Activity |
Please output the data exactly, without omitting anything.

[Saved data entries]

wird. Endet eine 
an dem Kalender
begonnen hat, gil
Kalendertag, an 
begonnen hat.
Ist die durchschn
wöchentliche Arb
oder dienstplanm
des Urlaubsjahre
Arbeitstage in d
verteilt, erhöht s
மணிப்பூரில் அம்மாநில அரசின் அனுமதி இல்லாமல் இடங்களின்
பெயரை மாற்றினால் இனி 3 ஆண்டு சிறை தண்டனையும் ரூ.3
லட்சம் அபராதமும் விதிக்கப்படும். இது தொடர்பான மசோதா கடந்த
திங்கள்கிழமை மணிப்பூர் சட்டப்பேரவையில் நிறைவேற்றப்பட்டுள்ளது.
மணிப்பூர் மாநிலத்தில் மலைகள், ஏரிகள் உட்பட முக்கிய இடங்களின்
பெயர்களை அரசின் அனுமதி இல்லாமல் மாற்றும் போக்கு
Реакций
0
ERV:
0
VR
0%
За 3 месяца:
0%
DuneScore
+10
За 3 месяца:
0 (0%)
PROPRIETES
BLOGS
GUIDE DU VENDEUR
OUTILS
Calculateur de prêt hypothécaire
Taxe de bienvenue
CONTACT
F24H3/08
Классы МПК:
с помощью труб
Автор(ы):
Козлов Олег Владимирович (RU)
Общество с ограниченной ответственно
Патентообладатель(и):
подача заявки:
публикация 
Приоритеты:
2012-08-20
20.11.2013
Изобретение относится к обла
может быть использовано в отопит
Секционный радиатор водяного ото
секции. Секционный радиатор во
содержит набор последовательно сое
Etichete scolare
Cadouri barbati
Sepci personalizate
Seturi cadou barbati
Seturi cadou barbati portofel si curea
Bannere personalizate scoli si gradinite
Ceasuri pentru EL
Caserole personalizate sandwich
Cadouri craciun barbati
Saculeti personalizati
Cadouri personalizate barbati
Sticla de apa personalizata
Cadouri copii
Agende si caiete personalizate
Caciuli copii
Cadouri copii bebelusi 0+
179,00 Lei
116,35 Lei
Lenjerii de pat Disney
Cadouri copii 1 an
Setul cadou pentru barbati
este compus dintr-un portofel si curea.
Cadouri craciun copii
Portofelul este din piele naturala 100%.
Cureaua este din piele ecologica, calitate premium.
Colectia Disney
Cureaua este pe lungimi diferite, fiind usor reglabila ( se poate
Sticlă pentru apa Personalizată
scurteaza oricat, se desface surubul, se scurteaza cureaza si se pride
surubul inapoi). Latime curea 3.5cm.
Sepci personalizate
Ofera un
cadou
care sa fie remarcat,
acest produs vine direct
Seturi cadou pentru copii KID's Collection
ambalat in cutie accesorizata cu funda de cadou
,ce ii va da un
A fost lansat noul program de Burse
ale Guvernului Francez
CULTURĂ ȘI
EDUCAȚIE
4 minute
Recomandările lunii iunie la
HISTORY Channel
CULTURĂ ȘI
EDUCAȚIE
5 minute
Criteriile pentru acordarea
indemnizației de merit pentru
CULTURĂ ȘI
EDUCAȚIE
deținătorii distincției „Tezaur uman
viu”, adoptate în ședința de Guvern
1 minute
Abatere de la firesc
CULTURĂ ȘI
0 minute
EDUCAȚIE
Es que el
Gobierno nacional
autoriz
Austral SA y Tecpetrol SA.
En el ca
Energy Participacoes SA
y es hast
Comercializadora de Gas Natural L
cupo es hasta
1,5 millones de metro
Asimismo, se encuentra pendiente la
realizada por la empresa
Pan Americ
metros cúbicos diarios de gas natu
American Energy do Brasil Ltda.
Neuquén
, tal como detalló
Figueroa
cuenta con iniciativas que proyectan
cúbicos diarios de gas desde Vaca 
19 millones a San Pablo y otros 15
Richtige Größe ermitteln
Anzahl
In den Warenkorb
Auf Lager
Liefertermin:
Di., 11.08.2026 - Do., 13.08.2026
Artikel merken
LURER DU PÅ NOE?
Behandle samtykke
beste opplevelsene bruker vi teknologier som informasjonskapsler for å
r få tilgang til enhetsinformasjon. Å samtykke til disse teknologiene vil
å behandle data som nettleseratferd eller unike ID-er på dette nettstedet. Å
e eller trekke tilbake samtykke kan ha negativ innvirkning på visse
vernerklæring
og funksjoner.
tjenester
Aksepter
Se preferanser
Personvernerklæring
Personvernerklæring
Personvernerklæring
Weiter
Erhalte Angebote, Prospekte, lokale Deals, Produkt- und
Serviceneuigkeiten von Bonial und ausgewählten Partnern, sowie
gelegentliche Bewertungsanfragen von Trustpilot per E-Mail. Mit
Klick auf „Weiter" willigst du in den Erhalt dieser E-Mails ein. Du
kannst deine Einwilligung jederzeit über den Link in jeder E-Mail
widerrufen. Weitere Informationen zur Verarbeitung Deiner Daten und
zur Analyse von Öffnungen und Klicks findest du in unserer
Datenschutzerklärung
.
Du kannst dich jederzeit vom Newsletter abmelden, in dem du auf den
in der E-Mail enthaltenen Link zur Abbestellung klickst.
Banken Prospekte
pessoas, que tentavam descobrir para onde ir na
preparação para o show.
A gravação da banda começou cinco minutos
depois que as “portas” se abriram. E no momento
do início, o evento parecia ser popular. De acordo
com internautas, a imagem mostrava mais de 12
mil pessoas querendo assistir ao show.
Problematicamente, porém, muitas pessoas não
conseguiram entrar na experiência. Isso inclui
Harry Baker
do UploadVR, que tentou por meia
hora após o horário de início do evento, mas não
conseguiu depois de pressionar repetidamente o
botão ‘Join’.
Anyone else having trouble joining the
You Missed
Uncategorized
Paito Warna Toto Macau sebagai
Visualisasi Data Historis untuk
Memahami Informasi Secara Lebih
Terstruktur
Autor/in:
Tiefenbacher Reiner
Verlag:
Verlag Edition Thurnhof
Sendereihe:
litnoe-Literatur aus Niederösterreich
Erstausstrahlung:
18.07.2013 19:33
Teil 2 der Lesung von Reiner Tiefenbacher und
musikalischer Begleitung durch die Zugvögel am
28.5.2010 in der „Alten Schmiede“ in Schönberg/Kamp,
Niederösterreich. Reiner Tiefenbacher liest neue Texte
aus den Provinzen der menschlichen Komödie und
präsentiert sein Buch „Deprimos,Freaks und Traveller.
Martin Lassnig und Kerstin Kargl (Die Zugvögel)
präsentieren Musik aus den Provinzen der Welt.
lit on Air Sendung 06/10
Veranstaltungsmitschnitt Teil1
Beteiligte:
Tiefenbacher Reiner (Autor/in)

Answer space |
wird. Endet eine 
an dem Kalender
begonnen hat, gil
Kalendertag, an 
begonnen hat.
Ist die durchschn
wöchentliche Arb
oder dienstplanm
des Urlaubsjahre
Arbeitstage in d
verteilt, erhöht s
மணிப்பூரில் அம்மாநில அரசின் அனுமதி இல்லாமல் இடங்களின்
பெயரை மாற்றினால் இனி 3 ஆண்டு சிறை தண்டனையும் ரூ.3
லட்சம் அபராதமும் விதிக்கப்படும். இது தொடர்பான மசோதா கடந்த
திங்கள்கிழமை மணிப்பூர் சட்டப்பேரவையில் நிறைவேற்றப்பட்டுள்ளது.
மணிப்பூர் மாநிலத்தில் மலைகள், ஏரிகள் உட்பட முக்கிய இடங்களின்
பெயர்களை அரசின் அனுமதி இல்லாமல் மாற்றும் போக்கு
Реакций
0
ERV:
0
VR
0%
За 3 месяца:
0%
DuneScore
+10
За 3 месяца:
0 (0%)
PROPRIETES
BLOGS
GUIDE DU VENDEUR
OUTILS
Calculateur de prêt hypothécaire
Taxe de bienvenue
CONTACT
F24H3/08
Классы МПК:
с помощью труб
Автор(ы):
Козлов Олег Владимирович (RU)
Общество с ограниченной ответственно
Патентообладатель(и):
подача заявки:
публикация 
Приоритеты:
2012-08-20
20.11.2013
Изобретение относится к обла
может быть использовано в отопит
Секционный радиатор водяного ото
секции. Секционный радиатор во
содержит набор последовательно сое
Etichete scolare
Cadouri barbati
Sepci personalizate
Seturi cadou barbati
Seturi cadou barbati portofel si curea
Bannere personalizate scoli si gradinite
Ceasuri pentru EL
Caserole personalizate sandwich
Cadouri craciun barbati
Saculeti personalizati
Cadouri personalizate barbati
Sticla de apa personalizata
Cadouri copii
Agende si caiete personalizate
Caciuli copii
Cadouri copii bebelusi 0+
179,00 Lei
116,35 Lei
Lenjerii de pat Disney
Cadouri copii 1 an
Setul cadou pentru barbati
este compus dintr-un portofel si curea.
Cadouri craciun copii
Portofelul este din piele naturala 100%.
Cureaua este din piele ecologica, calitate premium.
Colectia Disney
Cureaua este pe lungimi diferite, fiind usor reglabila ( se poate
Sticlă pentru apa Personalizată
scurteaza oricat, se desface surubul, se scurteaza cureaza si se pride
surubul inapoi). Latime curea 3.5cm.
Sepci personalizate
Ofera un
cadou
care sa fie remarcat,
acest produs vine direct
Seturi cadou pentru copii KID's Collection
ambalat in cutie accesorizata cu funda de cadou
,ce ii va da un
A fost lansat noul program de Burse
ale Guvernului Francez
CULTURĂ ȘI
EDUCAȚIE
4 minute
Recomandările lunii iunie la
HISTORY Channel
CULTURĂ ȘI
EDUCAȚIE
5 minute
Criteriile pentru acordarea
indemnizației de merit pentru
CULTURĂ ȘI
EDUCAȚIE
deținătorii distincției „Tezaur uman
viu”, adoptate în ședința de Guvern
1 minute
Abatere de la firesc
CULTURĂ ȘI
0 minute
EDUCAȚIE
Es que el
Gobierno nacional
autoriz
Austral SA y Tecpetrol SA.
En el ca
Energy Participacoes SA
y es hast
Comercializadora de Gas Natural L
cupo es hasta
1,5 millones de metro
Asimismo, se encuentra pendiente la
realizada por la empresa
Pan Americ
metros cúbicos diarios de gas natu
American Energy do Brasil Ltda.
Neuquén
, tal como detalló
Figueroa
cuenta con iniciativas que proyectan
cúbicos diarios de gas desde Vaca 
19 millones a San Pablo y otros 15
Richtige Größe ermitteln
Anzahl
In den Warenkorb
Auf Lager
Liefertermin:
Di., 11.08.2026 - Do., 13.08.2026
Artikel merken
LURER DU PÅ NOE?
Behandle samtykke
beste opplevelsene bruker vi teknologier som informasjonskapsler for å
r få tilgang til enhetsinformasjon. Å samtykke til disse teknologiene vil
å behandle data som nettleseratferd eller unike ID-er på dette nettstedet. Å
e eller trekke tilbake samtykke kan ha negativ innvirkning på visse
vernerklæring
og funksjoner.
tjenester
Aksepter
Se preferanser
Personvernerklæring
Personvernerklæring
Personvernerklæring
Weiter
Erhalte Angebote, Prospekte, lokale Deals, Produkt- und
Serviceneuigkeiten von Bonial und ausgewählten Partnern, sowie
gelegentliche Bewertungsanfragen von Trustpilot per E-Mail. Mit
Klick auf „Weiter" willigst du in den Erhalt dieser E-Mails ein. Du
kannst deine Einwilligung jederzeit über den Link in jeder E-Mail
widerrufen. Weitere Informationen zur Verarbeitung Deiner Daten und
zur Analyse von Öffnungen und Klicks findest du in unserer
Datenschutzerklärung
.
Du kannst dich jederzeit vom Newsletter abmelden, in dem du auf den
in der E-Mail enthaltenen Link zur Abbestellung klickst.
Banken Prospekte
pessoas, que tentavam descobrir para onde ir na
preparação para o show.
A gravação da banda começou cinco minutos
depois que as “portas” se abriram. E no momento
do início, o evento parecia ser popular. De acordo
com internautas, a imagem mostrava mais de 12
mil pessoas querendo assistir ao show.
Problematicamente, porém, muitas pessoas não
conseguiram entrar na experiência. Isso inclui
Harry Baker
do UploadVR, que tentou por meia
hora após o horário de início do evento, mas não
conseguiu depois de pressionar repetidamente o
botão ‘Join’.
Anyone else having trouble joining the
You Missed
Uncategorized
Paito Warna Toto Macau sebagai
Visualisasi Data Historis untuk
Memahami Informasi Secara Lebih
Terstruktur
Autor/in:
Tiefenbacher Reiner
Verlag:
Verlag Edition Thurnhof
Sendereihe:
litnoe-Literatur aus Niederösterreich
Erstausstrahlung:
18.07.2013 19:33
Teil 2 der Lesung von Reiner Tiefenbacher und
musikalischer Begleitung durch die Zugvögel am
28.5.2010 in der „Alten Schmiede“ in Schönberg/Kamp,
Niederösterreich. Reiner Tiefenbacher liest neue Texte
aus den Provinzen der menschlichen Komödie und
präsentiert sein Buch „Deprimos,Freaks und Traveller.
Martin Lassnig und Kerstin Kargl (Die Zugvögel)
präsentieren Musik aus den Provinzen der Welt.
lit on Air Sendung 06/10
Veranstaltungsmitschnitt Teil1
Beteiligte:
Tiefenbacher Reiner (Autor/in)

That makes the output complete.